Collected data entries
--------------------------------

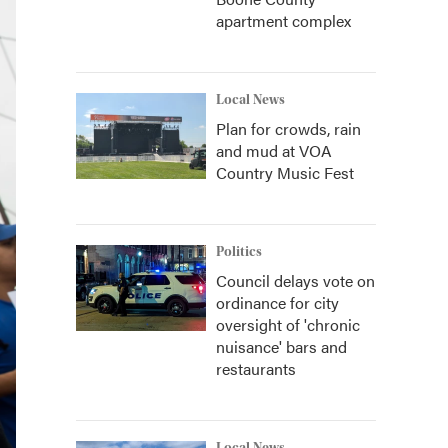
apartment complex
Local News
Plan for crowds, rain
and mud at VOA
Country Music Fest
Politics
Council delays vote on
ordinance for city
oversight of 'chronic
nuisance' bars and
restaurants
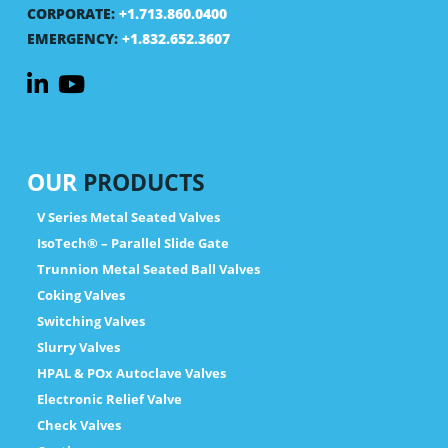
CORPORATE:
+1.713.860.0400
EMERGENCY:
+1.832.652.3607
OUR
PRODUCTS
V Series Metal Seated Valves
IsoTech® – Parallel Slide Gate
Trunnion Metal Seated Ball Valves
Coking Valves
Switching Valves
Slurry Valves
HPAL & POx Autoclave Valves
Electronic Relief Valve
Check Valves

--------------------------------

DIRECTIONS FOR THIS TASK — As you read the records above, find each line that contains "Valves" and copy it.

RESPONSE TO THE EXERCISE —
V Series Metal Seated Valves
Trunnion Metal Seated Ball Valves
Coking Valves
Switching Valves
Slurry Valves
HPAL & POx Autoclave Valves
Check Valves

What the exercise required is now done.